In any case, this moment was one of the highlights of my life so far. A thrilling moment, complex and unwilling to be pinned down by mere printed words.

Before this day, I attended and presented at my first conference as a post-grad: alone and in another country. Wait, not completely alone. Alex gave me support more valuable than anything I own: in the many difficult months of researching and writing this paper, in the hours before the conference, right after my presentation, and helping me get to the church to finally meet Ripoll and Wilfred the Hairy.

In Other News:
School Days Travelogue: To most driving is mundane, but to me it is symbolic and the feeling I get from another four hour drive complete is that of accomplishing something rather than getting something done with. I've learned things about myself as I take on this new role. I like to drive fast, but I like to be kind to other drivers (many hours alone in the car lead to imagined inter-car dialogue and negotiations, good thing I'm carpooling next semester). I like the stimulation of aggressive drivers and the challenge of unrelenting rainstorms, which seem to occur every single day I make the trip. To reach my destination is to feel alive, never dull. It doesn't hurt also that the route through mountains is stunning, even in a monsoon.
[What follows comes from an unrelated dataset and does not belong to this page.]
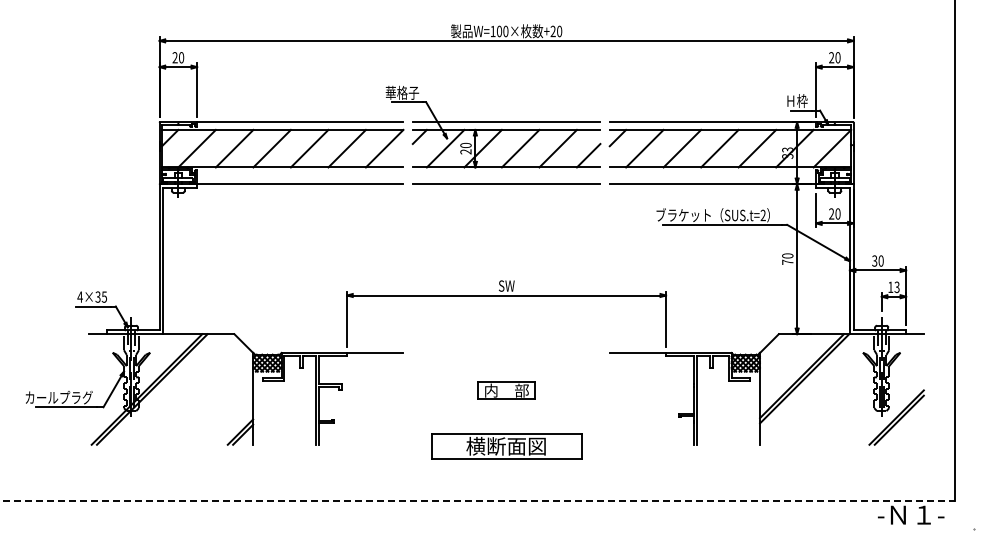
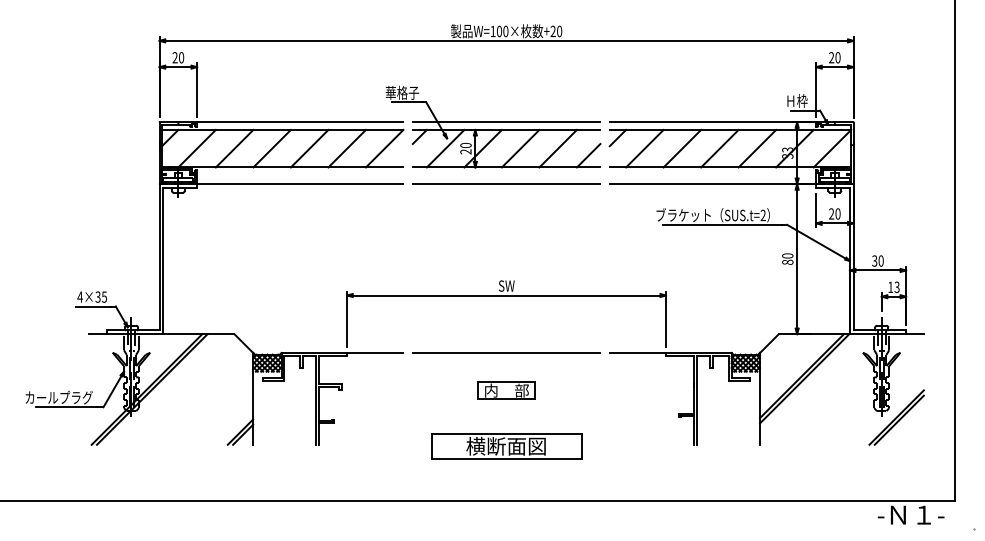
text at (787, 261): 70 -> 80
line at (506, 352): none -> present
line at (478, 500): dashed -> solid
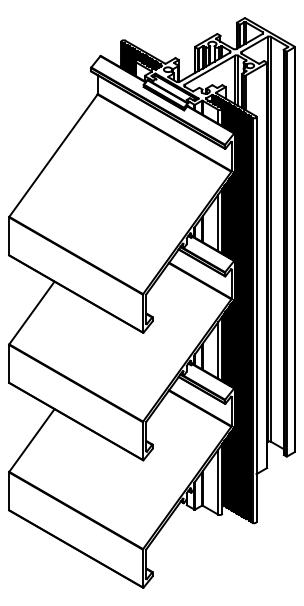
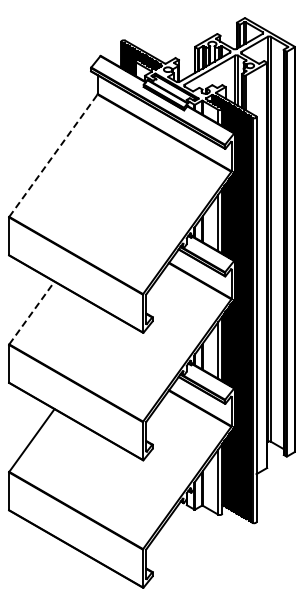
line at (53, 155): solid -> dashed
line at (31, 313): solid -> dashed
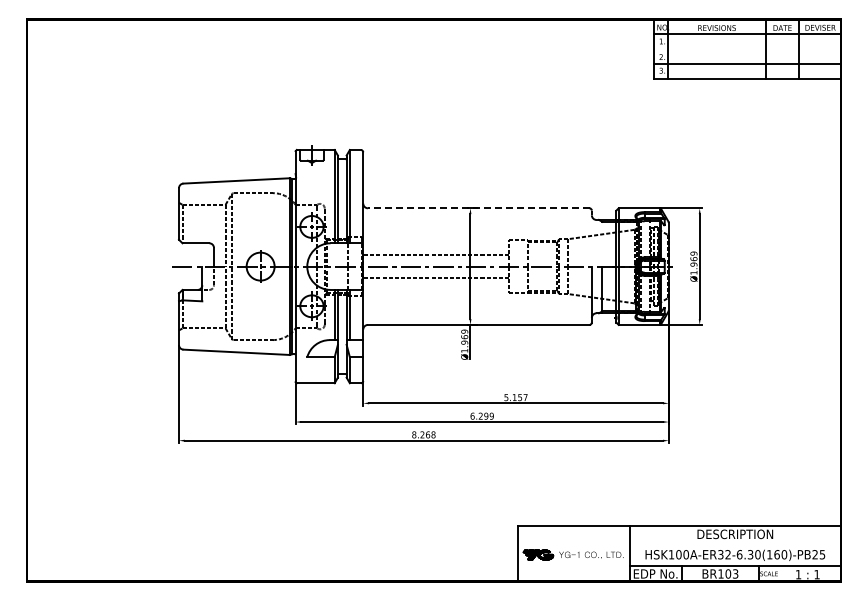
New Hampshire, I underestimated you. 

I'm looking for a yellow exclamation sign to place atop my blue car. I saw one in Tokyo Drifter and I've been obsessed with getting one for myself. I was hoping that Alex would surprise me.
I love exclamations points.

If anyone finds a picture of this exclamation car, please send it!

My nascent career, I will call it that for a long time I think.
The sign on my door says: visit Professor J.C. Teich during these office hours to discuss your study habits. What it says to me: I am your badge of honor, here is a record even more satisfying than your diploma. It means that I have survived an ongoing challenge and here I am, still alive and better yet, still in love with the field though it tried to weed me out. Grad school is such a test. Every morning I think of this. Even if a class doesn't go as smoothly as planned or I mess up or my students mess up, we are working together to understand and fit into the world. It isn't easy work, but who wants to spend their time doing things that are easy?